Word for word, restate the records that appear below.

---------- Data records

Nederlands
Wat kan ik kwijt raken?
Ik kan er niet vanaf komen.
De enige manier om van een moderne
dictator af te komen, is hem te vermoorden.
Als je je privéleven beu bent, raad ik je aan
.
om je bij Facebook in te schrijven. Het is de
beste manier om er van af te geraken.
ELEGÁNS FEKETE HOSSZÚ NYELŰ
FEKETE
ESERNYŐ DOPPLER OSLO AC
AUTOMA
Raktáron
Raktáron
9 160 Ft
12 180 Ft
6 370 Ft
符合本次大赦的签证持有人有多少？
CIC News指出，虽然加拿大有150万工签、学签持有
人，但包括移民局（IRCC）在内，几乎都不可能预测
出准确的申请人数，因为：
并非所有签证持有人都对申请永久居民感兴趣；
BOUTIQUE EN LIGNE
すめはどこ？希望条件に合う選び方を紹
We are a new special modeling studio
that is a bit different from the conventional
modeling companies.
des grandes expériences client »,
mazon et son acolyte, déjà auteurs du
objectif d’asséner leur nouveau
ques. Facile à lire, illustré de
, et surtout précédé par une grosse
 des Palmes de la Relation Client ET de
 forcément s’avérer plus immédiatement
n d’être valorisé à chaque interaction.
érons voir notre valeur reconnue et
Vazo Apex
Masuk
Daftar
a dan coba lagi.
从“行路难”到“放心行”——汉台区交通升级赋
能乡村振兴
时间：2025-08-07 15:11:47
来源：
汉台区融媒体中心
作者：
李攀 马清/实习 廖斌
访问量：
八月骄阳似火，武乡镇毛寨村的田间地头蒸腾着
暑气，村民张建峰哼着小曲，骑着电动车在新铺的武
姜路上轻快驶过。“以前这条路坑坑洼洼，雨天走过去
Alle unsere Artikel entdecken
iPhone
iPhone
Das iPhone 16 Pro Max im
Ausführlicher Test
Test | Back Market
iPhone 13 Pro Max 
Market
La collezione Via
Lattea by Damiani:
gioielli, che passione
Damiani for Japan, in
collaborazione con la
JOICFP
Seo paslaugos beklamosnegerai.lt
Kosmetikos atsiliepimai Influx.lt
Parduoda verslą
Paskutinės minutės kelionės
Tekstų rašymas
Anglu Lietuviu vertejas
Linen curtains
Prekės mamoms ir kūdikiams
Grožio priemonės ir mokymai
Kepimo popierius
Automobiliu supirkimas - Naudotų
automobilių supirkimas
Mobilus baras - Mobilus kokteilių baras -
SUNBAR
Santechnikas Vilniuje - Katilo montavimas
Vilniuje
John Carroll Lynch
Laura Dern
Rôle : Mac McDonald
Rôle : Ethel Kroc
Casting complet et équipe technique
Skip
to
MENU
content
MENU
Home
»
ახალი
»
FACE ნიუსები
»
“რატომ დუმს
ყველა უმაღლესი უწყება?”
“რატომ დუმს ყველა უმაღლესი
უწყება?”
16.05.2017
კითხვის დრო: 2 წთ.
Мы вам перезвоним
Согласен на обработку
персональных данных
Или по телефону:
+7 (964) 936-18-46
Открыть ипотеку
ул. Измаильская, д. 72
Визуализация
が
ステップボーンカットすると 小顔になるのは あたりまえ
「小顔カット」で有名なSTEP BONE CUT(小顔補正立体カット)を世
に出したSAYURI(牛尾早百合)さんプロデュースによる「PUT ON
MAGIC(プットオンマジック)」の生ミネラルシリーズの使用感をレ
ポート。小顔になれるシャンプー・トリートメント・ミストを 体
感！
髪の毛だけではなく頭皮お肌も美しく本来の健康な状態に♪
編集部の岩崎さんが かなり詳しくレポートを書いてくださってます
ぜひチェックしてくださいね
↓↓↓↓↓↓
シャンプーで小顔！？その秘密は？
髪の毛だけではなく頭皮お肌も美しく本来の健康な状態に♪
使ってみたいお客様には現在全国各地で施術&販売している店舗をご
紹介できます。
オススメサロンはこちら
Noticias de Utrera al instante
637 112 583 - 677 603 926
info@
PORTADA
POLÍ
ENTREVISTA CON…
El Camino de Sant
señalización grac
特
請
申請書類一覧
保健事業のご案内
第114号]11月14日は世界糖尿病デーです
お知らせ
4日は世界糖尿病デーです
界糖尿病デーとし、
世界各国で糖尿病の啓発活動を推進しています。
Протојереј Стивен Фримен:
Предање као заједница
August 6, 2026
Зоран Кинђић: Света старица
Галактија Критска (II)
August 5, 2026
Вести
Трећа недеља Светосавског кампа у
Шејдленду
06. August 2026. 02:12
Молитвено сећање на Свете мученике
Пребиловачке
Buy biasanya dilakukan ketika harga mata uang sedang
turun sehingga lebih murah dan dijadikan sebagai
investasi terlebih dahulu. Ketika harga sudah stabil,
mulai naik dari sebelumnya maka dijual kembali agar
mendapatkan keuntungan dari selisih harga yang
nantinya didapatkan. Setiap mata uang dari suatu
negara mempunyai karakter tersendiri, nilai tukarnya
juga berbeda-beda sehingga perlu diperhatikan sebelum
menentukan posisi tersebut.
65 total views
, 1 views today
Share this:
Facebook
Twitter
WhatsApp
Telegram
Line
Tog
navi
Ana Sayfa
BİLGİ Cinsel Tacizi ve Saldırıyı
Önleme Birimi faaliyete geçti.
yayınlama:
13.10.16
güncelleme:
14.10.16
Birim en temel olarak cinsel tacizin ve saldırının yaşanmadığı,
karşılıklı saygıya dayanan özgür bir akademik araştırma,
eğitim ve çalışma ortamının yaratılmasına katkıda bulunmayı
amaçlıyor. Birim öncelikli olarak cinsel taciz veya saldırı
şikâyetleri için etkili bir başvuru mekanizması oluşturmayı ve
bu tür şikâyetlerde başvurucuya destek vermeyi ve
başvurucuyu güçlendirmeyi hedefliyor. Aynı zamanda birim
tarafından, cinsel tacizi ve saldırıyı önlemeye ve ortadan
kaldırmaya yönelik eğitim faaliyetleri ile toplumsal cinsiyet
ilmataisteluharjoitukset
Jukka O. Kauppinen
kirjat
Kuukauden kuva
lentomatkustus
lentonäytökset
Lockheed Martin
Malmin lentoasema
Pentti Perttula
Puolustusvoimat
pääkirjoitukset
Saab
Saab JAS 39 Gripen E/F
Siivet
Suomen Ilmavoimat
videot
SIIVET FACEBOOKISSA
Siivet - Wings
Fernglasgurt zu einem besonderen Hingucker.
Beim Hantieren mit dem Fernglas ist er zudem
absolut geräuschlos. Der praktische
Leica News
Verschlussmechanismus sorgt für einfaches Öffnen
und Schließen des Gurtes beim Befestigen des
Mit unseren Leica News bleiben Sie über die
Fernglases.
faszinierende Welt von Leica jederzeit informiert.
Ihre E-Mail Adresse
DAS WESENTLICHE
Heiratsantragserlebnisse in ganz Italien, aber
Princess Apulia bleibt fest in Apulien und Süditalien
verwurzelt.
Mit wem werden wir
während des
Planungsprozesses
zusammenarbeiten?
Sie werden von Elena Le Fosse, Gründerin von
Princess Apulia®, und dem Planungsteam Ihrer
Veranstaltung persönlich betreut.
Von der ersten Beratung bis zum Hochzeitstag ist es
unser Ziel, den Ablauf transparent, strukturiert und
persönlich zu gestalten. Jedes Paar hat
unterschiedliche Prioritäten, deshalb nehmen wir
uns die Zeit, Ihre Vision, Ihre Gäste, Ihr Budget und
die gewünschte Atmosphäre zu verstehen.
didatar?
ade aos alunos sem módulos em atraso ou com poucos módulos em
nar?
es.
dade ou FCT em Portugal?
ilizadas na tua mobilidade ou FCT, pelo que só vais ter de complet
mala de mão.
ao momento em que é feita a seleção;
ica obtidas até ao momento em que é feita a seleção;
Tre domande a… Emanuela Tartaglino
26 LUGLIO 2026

--------------------

» Solved exercise:
Nederlands
Wat kan ik kwijt raken?
Ik kan er niet vanaf komen.
De enige manier om van een moderne
dictator af te komen, is hem te vermoorden.
Als je je privéleven beu bent, raad ik je aan
.
om je bij Facebook in te schrijven. Het is de
beste manier om er van af te geraken.
ELEGÁNS FEKETE HOSSZÚ NYELŰ
FEKETE
ESERNYŐ DOPPLER OSLO AC
AUTOMA
Raktáron
Raktáron
9 160 Ft
12 180 Ft
6 370 Ft
符合本次大赦的签证持有人有多少？
CIC News指出，虽然加拿大有150万工签、学签持有
人，但包括移民局（IRCC）在内，几乎都不可能预测
出准确的申请人数，因为：
并非所有签证持有人都对申请永久居民感兴趣；
BOUTIQUE EN LIGNE
すめはどこ？希望条件に合う選び方を紹
We are a new special modeling studio
that is a bit different from the conventional
modeling companies.
des grandes expériences client »,
mazon et son acolyte, déjà auteurs du
objectif d’asséner leur nouveau
ques. Facile à lire, illustré de
, et surtout précédé par une grosse
 des Palmes de la Relation Client ET de
 forcément s’avérer plus immédiatement
n d’être valorisé à chaque interaction.
érons voir notre valeur reconnue et
Vazo Apex
Masuk
Daftar
a dan coba lagi.
从“行路难”到“放心行”——汉台区交通升级赋
能乡村振兴
时间：2025-08-07 15:11:47
来源：
汉台区融媒体中心
作者：
李攀 马清/实习 廖斌
访问量：
八月骄阳似火，武乡镇毛寨村的田间地头蒸腾着
暑气，村民张建峰哼着小曲，骑着电动车在新铺的武
姜路上轻快驶过。“以前这条路坑坑洼洼，雨天走过去
Alle unsere Artikel entdecken
iPhone
iPhone
Das iPhone 16 Pro Max im
Ausführlicher Test
Test | Back Market
iPhone 13 Pro Max 
Market
La collezione Via
Lattea by Damiani:
gioielli, che passione
Damiani for Japan, in
collaborazione con la
JOICFP
Seo paslaugos beklamosnegerai.lt
Kosmetikos atsiliepimai Influx.lt
Parduoda verslą
Paskutinės minutės kelionės
Tekstų rašymas
Anglu Lietuviu vertejas
Linen curtains
Prekės mamoms ir kūdikiams
Grožio priemonės ir mokymai
Kepimo popierius
Automobiliu supirkimas - Naudotų
automobilių supirkimas
Mobilus baras - Mobilus kokteilių baras -
SUNBAR
Santechnikas Vilniuje - Katilo montavimas
Vilniuje
John Carroll Lynch
Laura Dern
Rôle : Mac McDonald
Rôle : Ethel Kroc
Casting complet et équipe technique
Skip
to
MENU
content
MENU
Home
»
ახალი
»
FACE ნიუსები
»
“რატომ დუმს
ყველა უმაღლესი უწყება?”
“რატომ დუმს ყველა უმაღლესი
უწყება?”
16.05.2017
კითხვის დრო: 2 წთ.
Мы вам перезвоним
Согласен на обработку
персональных данных
Или по телефону:
+7 (964) 936-18-46
Открыть ипотеку
ул. Измаильская, д. 72
Визуализация
が
ステップボーンカットすると 小顔になるのは あたりまえ
「小顔カット」で有名なSTEP BONE CUT(小顔補正立体カット)を世
に出したSAYURI(牛尾早百合)さんプロデュースによる「PUT ON
MAGIC(プットオンマジック)」の生ミネラルシリーズの使用感をレ
ポート。小顔になれるシャンプー・トリートメント・ミストを 体
感！
髪の毛だけではなく頭皮お肌も美しく本来の健康な状態に♪
編集部の岩崎さんが かなり詳しくレポートを書いてくださってます
ぜひチェックしてくださいね
↓↓↓↓↓↓
シャンプーで小顔！？その秘密は？
髪の毛だけではなく頭皮お肌も美しく本来の健康な状態に♪
使ってみたいお客様には現在全国各地で施術&販売している店舗をご
紹介できます。
オススメサロンはこちら
Noticias de Utrera al instante
637 112 583 - 677 603 926
info@
PORTADA
POLÍ
ENTREVISTA CON…
El Camino de Sant
señalización grac
特
請
申請書類一覧
保健事業のご案内
第114号]11月14日は世界糖尿病デーです
お知らせ
4日は世界糖尿病デーです
界糖尿病デーとし、
世界各国で糖尿病の啓発活動を推進しています。
Протојереј Стивен Фримен:
Предање као заједница
August 6, 2026
Зоран Кинђић: Света старица
Галактија Критска (II)
August 5, 2026
Вести
Трећа недеља Светосавског кампа у
Шејдленду
06. August 2026. 02:12
Молитвено сећање на Свете мученике
Пребиловачке
Buy biasanya dilakukan ketika harga mata uang sedang
turun sehingga lebih murah dan dijadikan sebagai
investasi terlebih dahulu. Ketika harga sudah stabil,
mulai naik dari sebelumnya maka dijual kembali agar
mendapatkan keuntungan dari selisih harga yang
nantinya didapatkan. Setiap mata uang dari suatu
negara mempunyai karakter tersendiri, nilai tukarnya
juga berbeda-beda sehingga perlu diperhatikan sebelum
menentukan posisi tersebut.
65 total views
, 1 views today
Share this:
Facebook
Twitter
WhatsApp
Telegram
Line
Tog
navi
Ana Sayfa
BİLGİ Cinsel Tacizi ve Saldırıyı
Önleme Birimi faaliyete geçti.
yayınlama:
13.10.16
güncelleme:
14.10.16
Birim en temel olarak cinsel tacizin ve saldırının yaşanmadığı,
karşılıklı saygıya dayanan özgür bir akademik araştırma,
eğitim ve çalışma ortamının yaratılmasına katkıda bulunmayı
amaçlıyor. Birim öncelikli olarak cinsel taciz veya saldırı
şikâyetleri için etkili bir başvuru mekanizması oluşturmayı ve
bu tür şikâyetlerde başvurucuya destek vermeyi ve
başvurucuyu güçlendirmeyi hedefliyor. Aynı zamanda birim
tarafından, cinsel tacizi ve saldırıyı önlemeye ve ortadan
kaldırmaya yönelik eğitim faaliyetleri ile toplumsal cinsiyet
ilmataisteluharjoitukset
Jukka O. Kauppinen
kirjat
Kuukauden kuva
lentomatkustus
lentonäytökset
Lockheed Martin
Malmin lentoasema
Pentti Perttula
Puolustusvoimat
pääkirjoitukset
Saab
Saab JAS 39 Gripen E/F
Siivet
Suomen Ilmavoimat
videot
SIIVET FACEBOOKISSA
Siivet - Wings
Fernglasgurt zu einem besonderen Hingucker.
Beim Hantieren mit dem Fernglas ist er zudem
absolut geräuschlos. Der praktische
Leica News
Verschlussmechanismus sorgt für einfaches Öffnen
und Schließen des Gurtes beim Befestigen des
Mit unseren Leica News bleiben Sie über die
Fernglases.
faszinierende Welt von Leica jederzeit informiert.
Ihre E-Mail Adresse
DAS WESENTLICHE
Heiratsantragserlebnisse in ganz Italien, aber
Princess Apulia bleibt fest in Apulien und Süditalien
verwurzelt.
Mit wem werden wir
während des
Planungsprozesses
zusammenarbeiten?
Sie werden von Elena Le Fosse, Gründerin von
Princess Apulia®, und dem Planungsteam Ihrer
Veranstaltung persönlich betreut.
Von der ersten Beratung bis zum Hochzeitstag ist es
unser Ziel, den Ablauf transparent, strukturiert und
persönlich zu gestalten. Jedes Paar hat
unterschiedliche Prioritäten, deshalb nehmen wir
uns die Zeit, Ihre Vision, Ihre Gäste, Ihr Budget und
die gewünschte Atmosphäre zu verstehen.
didatar?
ade aos alunos sem módulos em atraso ou com poucos módulos em
nar?
es.
dade ou FCT em Portugal?
ilizadas na tua mobilidade ou FCT, pelo que só vais ter de complet
mala de mão.
ao momento em que é feita a seleção;
ica obtidas até ao momento em que é feita a seleção;
Tre domande a… Emanuela Tartaglino
26 LUGLIO 2026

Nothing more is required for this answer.